Wednesday, July 14, 2010

Window on Eurasia: ‘Polpreds’ Set up at District Level in Tomsk to Back the Party of Power

Paul Goble

Vienna, July 14 – A new chapter in the history of political representatives, known in Russian as “polpredy” and most familiar in recent years as the designation of the presidential representations in the eight federal districts, has opened in Tomsk where the oblast governor has established them at the regional level.
According to a lead article in today’s “Nezavisimaya gazeta,” the oblast Governor Viktor Kress has taken this step nominally in the name of being responsive to “the interests of the population” but in fact to ensure that United Russia will do better in the upcoming elections in the districts than it has done recently elsewhere (www.ng.ru/editorial/2010-07-14/2_red.html).
That seems especially likely, the Moscow newspaper says, because it is difficult to square such a decision “with the initiatives of the president of the country concerning the reduction in the number of bureaucrats by 20 percent.” When it comes to electoral outcomes, “the bureaucrats do not plan to economize.”
A few days ago, the paper notes, “Kress declared that if United Russia does not receive a majority of votes in the Tomsk Duma, ‘the residents will suffer colossal financial losses,’ and the governor himself will not be able to ‘resolve in Moscow questions which the voters of Tomsk oblast have raised.”
Tomsk oblast is not the only place where such institutions have arisen in recent time. They were set up in Krasnoyarsk kray two years ago. When a new governor arrived there, he asked about eliminating this new level of bureaucracy but was dissuaded from doing so because of upcoming elections.
Polpredy also exist in Transbaikal kray, where there are 16 of them; in Murmansk oblast, where there are six; and in Chelyabinsk oblast, where several have been named and now effectively serve in place of city leaders. Indeed, “Nezavisimaya gazeta” says that it is understandable that regional leaders would copy “federal models.”
But the federal model they are copying has outlived its purposes, the daily’s editors say. Except for the newly created North Caucasus Federal District, the others are now headed by people who, a Yandex search will show, are more engaged in ceremonial activities than in constructive work.
And that makes the decision of regional leaders to take this step especially problematic because in the future it could lead to a situation in which governors would have “their own representatives in cities, villages, rural settlements, and [even] farms.
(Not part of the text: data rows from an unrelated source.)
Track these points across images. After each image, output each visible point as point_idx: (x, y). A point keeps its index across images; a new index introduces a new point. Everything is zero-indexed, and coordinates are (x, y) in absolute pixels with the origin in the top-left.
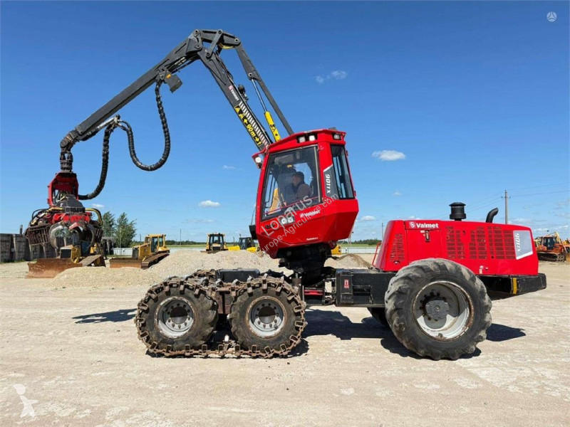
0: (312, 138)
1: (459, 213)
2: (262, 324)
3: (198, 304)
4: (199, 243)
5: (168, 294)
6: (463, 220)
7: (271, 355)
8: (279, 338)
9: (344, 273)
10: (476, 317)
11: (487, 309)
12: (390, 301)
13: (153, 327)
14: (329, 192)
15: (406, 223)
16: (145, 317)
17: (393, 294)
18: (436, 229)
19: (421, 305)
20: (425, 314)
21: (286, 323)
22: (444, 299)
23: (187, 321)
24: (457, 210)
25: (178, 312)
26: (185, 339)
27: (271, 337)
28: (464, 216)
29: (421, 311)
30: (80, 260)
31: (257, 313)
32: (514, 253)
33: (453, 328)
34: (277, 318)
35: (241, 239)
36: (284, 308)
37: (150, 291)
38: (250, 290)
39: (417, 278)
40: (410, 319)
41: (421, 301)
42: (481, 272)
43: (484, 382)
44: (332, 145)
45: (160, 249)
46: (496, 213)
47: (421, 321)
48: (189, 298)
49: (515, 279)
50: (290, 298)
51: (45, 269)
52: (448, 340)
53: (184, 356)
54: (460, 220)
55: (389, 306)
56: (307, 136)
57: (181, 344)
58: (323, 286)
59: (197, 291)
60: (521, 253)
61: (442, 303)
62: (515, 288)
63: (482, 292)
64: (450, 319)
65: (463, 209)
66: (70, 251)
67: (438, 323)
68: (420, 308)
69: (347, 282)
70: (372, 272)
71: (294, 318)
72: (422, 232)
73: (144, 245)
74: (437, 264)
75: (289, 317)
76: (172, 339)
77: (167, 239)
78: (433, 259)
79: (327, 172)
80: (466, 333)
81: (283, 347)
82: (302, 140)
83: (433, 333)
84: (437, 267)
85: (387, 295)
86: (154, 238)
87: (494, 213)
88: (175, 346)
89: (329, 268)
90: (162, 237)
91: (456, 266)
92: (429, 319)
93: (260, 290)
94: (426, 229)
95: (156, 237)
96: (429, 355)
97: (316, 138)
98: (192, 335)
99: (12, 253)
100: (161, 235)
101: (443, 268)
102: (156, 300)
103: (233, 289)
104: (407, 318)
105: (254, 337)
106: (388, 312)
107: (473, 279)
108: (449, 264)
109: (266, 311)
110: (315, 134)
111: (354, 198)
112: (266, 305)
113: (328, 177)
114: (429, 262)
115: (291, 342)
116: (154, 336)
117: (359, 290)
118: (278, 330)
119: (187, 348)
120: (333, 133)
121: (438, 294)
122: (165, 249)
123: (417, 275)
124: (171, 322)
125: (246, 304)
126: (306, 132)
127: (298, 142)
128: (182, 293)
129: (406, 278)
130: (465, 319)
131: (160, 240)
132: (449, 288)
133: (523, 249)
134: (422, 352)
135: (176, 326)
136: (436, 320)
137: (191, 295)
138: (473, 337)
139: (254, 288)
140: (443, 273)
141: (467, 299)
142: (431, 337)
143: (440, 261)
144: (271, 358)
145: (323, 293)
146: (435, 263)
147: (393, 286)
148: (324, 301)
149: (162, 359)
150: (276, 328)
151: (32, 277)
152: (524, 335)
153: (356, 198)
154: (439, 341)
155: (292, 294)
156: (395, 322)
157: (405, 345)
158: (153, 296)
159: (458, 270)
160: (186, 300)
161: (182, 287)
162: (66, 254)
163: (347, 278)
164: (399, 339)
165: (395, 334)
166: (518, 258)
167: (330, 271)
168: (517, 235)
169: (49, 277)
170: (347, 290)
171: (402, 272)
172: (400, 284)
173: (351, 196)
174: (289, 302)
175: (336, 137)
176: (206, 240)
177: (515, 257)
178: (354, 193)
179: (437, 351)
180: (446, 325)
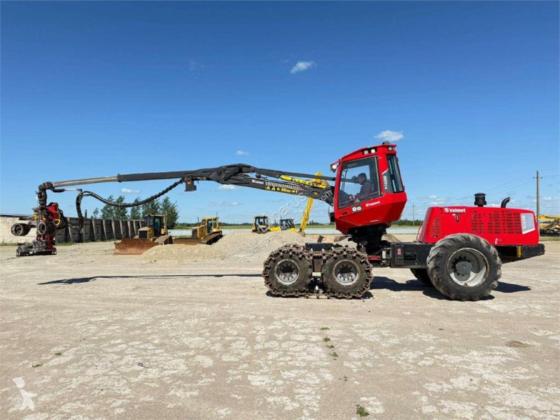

Bureaucrats, as is well known, have a tendency to multiply themselves.”
Up to now, “Nezavisimaya gazeta” notes, “not one has noted yet this tendency.” But that may change because the latest polpredy appointments clearly are not about administration at all but rather about elections and guaranteeing victory for the candidates of the party of power, United Russia. Clearly, they are not concerned about “the success of the others.”
Since 1917, Soviet and Russian officials have used polpredy to cope with two phenomenon, the enormous distances within the country that have made communication difficult and the weakness of one or another level of power and the consequent need for beefing it up by providing special support.
The latest development appears to reflect a conjunction of both these issues. Governors of some of the largest federal subjects often lack the time and ability to deal with matters in all of the locations under their control and thus, when there are elections, discover that they and their party are less popular than they imagined.
And the party of power, United Russia, for all its strength over all, is not so strong that opposition groups cannot win against it at the local and regional level. Consequently, representatives of that party in Moscow and in the regions have decided to use part of the state structure to promote that party, however illegal and unconstitutional that may be.